Negative results as knowledge. Every failed experiment produced valuable information. The flashinfer fusion failure revealed that SM120 support was missing from flashinfer's JIT compiler. The custom allreduce failure revealed that PCIe bus contention made all-to-all communication patterns worse than Ring. These negative results prevented future wasted effort and narrowed the search space.
The pivot as a skill. Perhaps the most important pattern is the willingness to pivot. The assistant did not become attached to any particular approach. When flashinfer fusion failed, it moved to custom allreduce. When custom allreduce failed, it moved to NCCL tuning. When NCCL tuning hit an OOM, it documented the results and pivoted to CUDA 13. This flexibility is essential in optimization work, where most ideas don't work and the key to success is finding the few that do.
Conclusion
The optimization campaign documented in this chunk is a story of systematic elimination.
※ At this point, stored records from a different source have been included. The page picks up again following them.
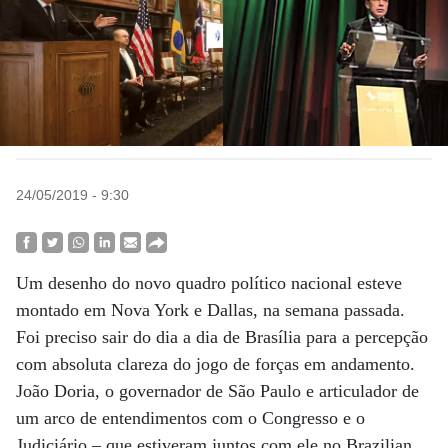
24/05/2019 - 9:30
Um desenho do novo quadro político nacional esteve
montado em Nova York e Dallas, na semana passada.
Foi preciso sair do dia a dia de Brasília para a percepção
com absoluta clareza do jogo de forças em andamento.
João Doria, o governador de São Paulo e articulador de
um arco de entendimentos com o Congresso e o
Judiciário – que estiveram juntos com ele no Brazilian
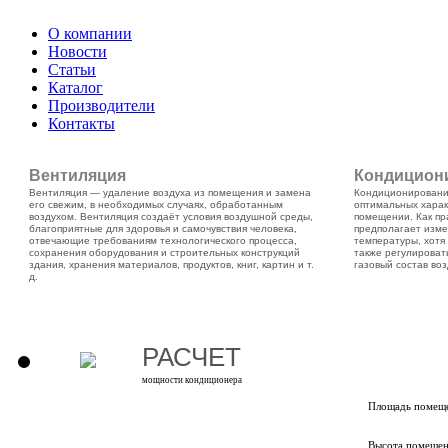
О компании
Новости
Статьи
Каталог
Производители
Контакты
Вентиляция
Кондицион
Вентиляция — удаление воздуха из помещения и замена
Кондиционирование
его свежим, в необходимых случаях, обработанным
оптимальных харак
воздухом. Вентиляция создаёт условия воздушной среды,
помещении. Как пр
благоприятные для здоровья и самочувствия человека,
предполагает изме
отвечающие требованиям технологического процесса,
температуры, хот
сохранения оборудования и строительных конструкций
также регулироват
здания, хранения материалов, продуктов, книг, картин и т.
газовый состав воз
д.
РАСЧЕТ
мощности кондиционера
Площадь помеще
Высота помещен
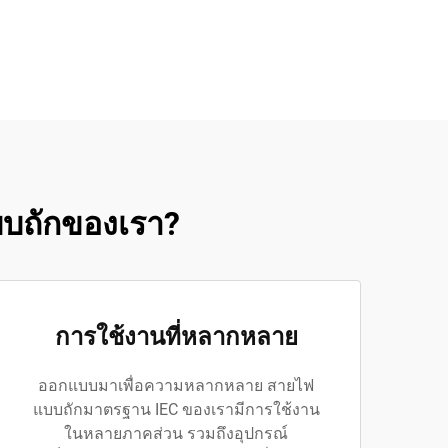
บบถักของเรา?
การใช้งานที่หลากหลาย
ออกแบบมาเพื่อความหลากหลาย สายไฟ
แบบถักมาตรฐาน IEC ของเรามีการใช้งาน
ในหลายภาคส่วน รวมถึงอุปกรณ์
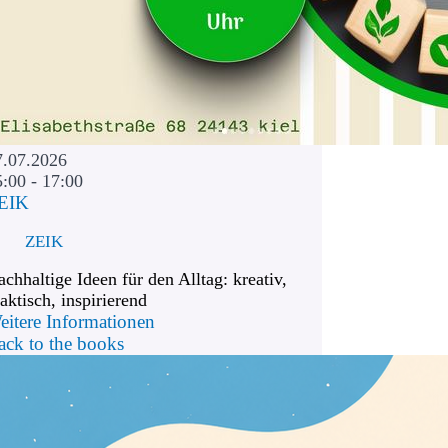
7.07.2026
5:00 - 17:00
EIK
ZEIK
chhaltige Ideen für den Alltag: kreativ,
aktisch, inspirierend
eitere Informationen
ack to the books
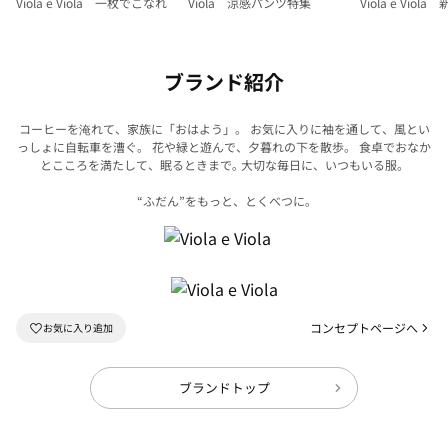
Viola e Viola 一枚でこなれ
Viola 涼感パンツ特集
Viola e Viol
ブランド紹介
コーヒーを淹れて、家族に「おはよう」。 お気に入りに袖を通して、風とい
っしょに自転車を漕ぐ。
花や緑と遊んで、夕暮れの下を散歩。 食卓でおなか
とこころを満たして、眠るときまで｡
大切な毎日に、いつもいる服。
“ふだん”をもっと、とくべつに｡
コンセプトページへ
ブランドトップ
The assistant tested seven approaches to reduce the verify-pass bottleneck in EAGLE-3 speculative decoding. Four were eliminated as dead ends (flashinfer fusion, custom allreduce, torch symmetric memory, expert parallelism). One produced a positive result (reducing --cuda-graph-max-bs improved baseline throughput by 9%). One was abandoned after an OOM interaction (fewer NCCL channels). One was unavailable (MSCCL++).
But the campaign did not end in failure. The accumulated knowledge from these experiments—combined with the user's insight about CUDA 13—pointed to a new path forward. By upgrading the CUDA toolkit to version 13, the assistant could gain native SM120 support and potentially unblock all the Blackwell-native optimizations that were previously unavailable. The dead ends were not wasted effort; they were necessary steps in narrowing the search space and identifying the fundamental constraint: CUDA 12.8's lack of native Blackwell support.
In the end, the most important skill demonstrated in this chunk is not the ability to write code or tune parameters—it is the ability to learn from failure, update one's mental model, and pivot to a more promising direction. That is the essence of systematic optimization, and it is what separates effective engineering from random experimentation.